Re:     Public Offering

Gentlemen:

     On September 18, 2000, Orius Corp., a Florida corporation (the "Company"),
filed with the Securities and Exchange Commission a Registration Statement on
Form S-1 (No. 333-46006) (such Registration Statement, as amended or
supplemented, is hereinafter referred to as the "Registration Statement") under
the Securities Act of 1933, as amended (the "Securities Act").  The Registration
Statement relates to the sale by the Company of up to $250,000,000 in aggregate
amount of shares (the "Offering Shares") of the Company's Common Stock, par
value $.01 per share (the "Common Stock").

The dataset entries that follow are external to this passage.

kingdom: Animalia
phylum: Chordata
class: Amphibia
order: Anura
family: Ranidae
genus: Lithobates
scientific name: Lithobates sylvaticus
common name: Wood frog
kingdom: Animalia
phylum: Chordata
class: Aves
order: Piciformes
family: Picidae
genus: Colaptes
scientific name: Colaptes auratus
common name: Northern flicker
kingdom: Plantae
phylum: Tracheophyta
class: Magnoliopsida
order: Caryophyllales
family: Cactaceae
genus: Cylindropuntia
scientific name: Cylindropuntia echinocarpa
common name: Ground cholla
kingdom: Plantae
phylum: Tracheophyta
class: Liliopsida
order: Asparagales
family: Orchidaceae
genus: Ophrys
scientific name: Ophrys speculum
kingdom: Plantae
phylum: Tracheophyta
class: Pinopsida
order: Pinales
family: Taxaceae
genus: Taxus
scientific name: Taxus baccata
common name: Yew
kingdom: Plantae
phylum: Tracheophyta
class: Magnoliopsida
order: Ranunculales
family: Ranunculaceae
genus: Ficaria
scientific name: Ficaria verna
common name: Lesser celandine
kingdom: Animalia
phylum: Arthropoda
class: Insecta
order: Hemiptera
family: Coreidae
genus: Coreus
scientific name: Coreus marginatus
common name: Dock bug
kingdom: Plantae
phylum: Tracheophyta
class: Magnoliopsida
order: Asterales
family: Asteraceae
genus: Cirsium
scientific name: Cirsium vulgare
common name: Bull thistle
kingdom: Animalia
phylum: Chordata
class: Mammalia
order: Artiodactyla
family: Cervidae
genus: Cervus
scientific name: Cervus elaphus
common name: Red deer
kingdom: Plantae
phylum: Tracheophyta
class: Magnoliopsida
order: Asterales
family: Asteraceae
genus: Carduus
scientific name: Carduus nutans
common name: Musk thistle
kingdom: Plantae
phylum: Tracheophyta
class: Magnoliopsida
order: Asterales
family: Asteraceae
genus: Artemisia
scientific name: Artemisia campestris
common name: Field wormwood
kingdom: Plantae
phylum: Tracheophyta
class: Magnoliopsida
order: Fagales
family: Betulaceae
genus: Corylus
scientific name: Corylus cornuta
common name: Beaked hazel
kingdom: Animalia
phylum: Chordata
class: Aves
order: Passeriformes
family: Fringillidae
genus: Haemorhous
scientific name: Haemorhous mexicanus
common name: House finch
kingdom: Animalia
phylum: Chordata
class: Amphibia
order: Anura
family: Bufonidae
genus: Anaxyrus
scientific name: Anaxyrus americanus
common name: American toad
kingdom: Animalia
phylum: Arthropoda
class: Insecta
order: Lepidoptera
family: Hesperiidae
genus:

     In connection therewith, we have examined and relied upon copies of (i) the
Company's Amended and Restated Articles of Incorporation and Amended and
Restated Bylaws; (ii) resolutions of the Company's Board of Directors
authorizing the offering and the issuance of the Offering Shares; (iii) the
Registration Statement and exhibits thereto; (iv) such other documents and
instruments as we have deemed necessary for the expression of opinions herein
contained.  In making the foregoing examinations, we have assumed the
genuineness of all signatures and the authenticity of all documents submitted to
us as originals, and the conformity to original documents of all documents
submitted to us as certified or photostatic copies.  As to various questions of
fact material to this opinion, we have relied, to the extent we deemed
reasonably appropriate, upon representations or certificates of officers or
directors of the Company and upon documents, records and instruments furnished
to us by the Company, without independently verifying the accuracy of such
documents, records and instruments.

     Based upon the foregoing examination, we are of the opinion that the
Offering Shares have been duly and validly authorized and, when the Registration
Statement becomes effective under the Act and when issued and delivered in
accordance with the terms of the Underwriting Agreement upon receipt of the
consideration contemplated thereby, and certificates representing the Offering
Shares have been duly executed and delivered on behalf of the Company and duly
registered by the Company's Registrar, will be validly issued, fully paid and
nonassessable.





<PAGE>   2
Orius Corp.
September 22, 2000
Page 2
---------------------------



     We hereby consent to the filing of this opinion as an exhibit to the
Registration Statement and to the reference to our name under the caption "Legal
Matters" in the prospectus comprising a part of the Registration Statement.  In
giving such consent, we do not hereby admit that we are included within the
category of persons whose consent is required under Section 7 of the Securities
Act, or the rules and regulations promulgated thereunder.

                                    Sincerely,

                                          /s/ AKERMAN, SENTERFITT & EIDSON, P.A.